Онлайн книга «Дневник Тернера»

Cтраница 29

– Мистер Тернер, поскольку ваша расистская деятельность противоречит Международной конвенции по геноциду, вас будет судить Международный трибунал, в котором будут представители вашей и моей страны. Однако сначала нам необходимо получить от вас информацию, чтобы одновременно отдать во власть правосудия и ваших приятелей-преступников. Я знаю, что прошлой ночью вы не захотели сотрудничать с нами, поэтому позвольте предупредить вас, что, если вы не пожелаете отвечать на мои вопросы, это будет дорого вам стоить. За последние сорок пять лет я накопил немало опыта в получении информации от людей, которые не хотели сотрудничать со мной. В конце концов, они рассказывали мне то, что я хотел знать, и арабы и немцы, вот только упрямцам приходилось немного помучиться. Он умолк, а потом после недолгой паузы добавил: «Да уж, среди немцев в 1945 и 1946 годах – особенно служивших в SS – были очень упрямые».

По всей видимости, приятное воспоминание побудило его вновь усмехнуться, и я не справился с собой и задрожал всем телом при виде его зловещей усмешки. Я вспомнил жуткие фотографии, которые много лет назад мне показывал один из наших товарищей, бывший армейский разведчик: на них были немецкие пленники с выдавленными глазами, выбитыми зубами, отрезанными пальцами, раздавленными половыми органами, причем все это было учинено садистами – следователями, как правило, в американской военной форме, прежде чем жертвы признавались судом военными преступниками.

Ничего мне так не хотелось, как стереть зловещую усмешку с губ, но с закованными в наручники руками такой роскоши себе не позволишь. Тогда я решил плюнуть ему в лицо и одновременно ударить по яйцам, но удар пришелся ему по ноге, отчего он лишь немного попятился. Меня тут же схватили Не ординарцы. Следуя инструкциям Рубина, они устроили мне кровавую, по всем правилам науки, баню. Когда они оставили меня в покое, на мне не было живого места, и я корчился на полу, не в силах даже стонать. Следующие допросы были еще хуже – намного хуже. Так как для меня собирались устроить «открытый процесс» по типу процесса Адольфа Эйхмана, то Рубин не вырвал мне глаза и не отрезал пальцы, дабы не попортить мою внешность, однако применяемые ко мне методы были не менее болезненными.
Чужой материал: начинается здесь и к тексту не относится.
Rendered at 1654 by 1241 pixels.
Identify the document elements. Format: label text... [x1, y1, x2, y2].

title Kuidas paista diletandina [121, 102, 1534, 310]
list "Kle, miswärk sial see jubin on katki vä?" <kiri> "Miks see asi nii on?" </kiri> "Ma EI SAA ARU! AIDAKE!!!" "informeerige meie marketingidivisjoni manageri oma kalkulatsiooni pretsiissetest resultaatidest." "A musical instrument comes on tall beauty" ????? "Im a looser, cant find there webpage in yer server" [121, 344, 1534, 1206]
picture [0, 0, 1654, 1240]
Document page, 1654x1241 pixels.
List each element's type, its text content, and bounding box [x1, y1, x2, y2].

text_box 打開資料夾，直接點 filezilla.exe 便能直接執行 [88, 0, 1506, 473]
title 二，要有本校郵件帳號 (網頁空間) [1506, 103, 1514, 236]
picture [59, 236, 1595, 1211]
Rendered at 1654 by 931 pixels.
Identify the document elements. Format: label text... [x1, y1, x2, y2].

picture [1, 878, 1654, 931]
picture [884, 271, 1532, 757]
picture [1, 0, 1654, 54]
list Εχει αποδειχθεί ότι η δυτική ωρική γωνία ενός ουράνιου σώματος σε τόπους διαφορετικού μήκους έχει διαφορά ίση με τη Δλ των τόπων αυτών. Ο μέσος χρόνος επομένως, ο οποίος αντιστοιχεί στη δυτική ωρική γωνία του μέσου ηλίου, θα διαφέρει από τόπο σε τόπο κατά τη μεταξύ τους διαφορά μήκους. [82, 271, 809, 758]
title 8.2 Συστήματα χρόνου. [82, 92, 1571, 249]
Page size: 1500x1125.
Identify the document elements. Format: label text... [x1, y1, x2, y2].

(Справка для читателя: Адольф Эйхман был средней руки немецким чиновником во время Второй мировой войны. Через пятнадцать лет после войны, в 39 г. ДНЭ, Е схватили его в Южной Америке, вывезли в Из и сделали центральной фигурой в двухлетней пропагандистской кампании, отлично спланированной для привлечения симпатий всего мира к Из, земному раю «гонимых». После адских пыток Эйхмана в течение четырех месяцев (столько длился судебный процесс) демонстрировали в звуконепроницаемой стеклянной клетке, а потом приговорили к смертной казни за «преступления против Е».)

Пытки надолго лишали меня разума; и как предсказывал Рубин, я, в конце концов, рассказал ему все, что он хотел знать. Ни один смертный не устоял бы. Во время пыток агенты ФБР, которые постоянно присутствовали в камере, иногда бледнели, а когда Рубин приказал своим Черным подручным засунуть длинный толстый прут мне в задний проход, так что я вопил и извивался, как насаженная на кол свинья, одного из них, похоже, чуть не вырвало, но они ни разу не замолвили за меня ни словечка. Полагаю, так же было после Второй мировой войны, когда американские офицеры немецкого происхождения спокойно наблюдали, как Е заплечных дел мастера мучили их братьев по крови, служивших в германской армии, и считали нормальным, если чернокожие солдаты насиловали немецких девушек. Неужели Е настолько промыли этим американцам мозги, что они возненавидели своих соплеменников? Неужели наши американцы превратились в бесчувственных ублюдков, готовых выполнить любой приказ, пока им платят жалованье?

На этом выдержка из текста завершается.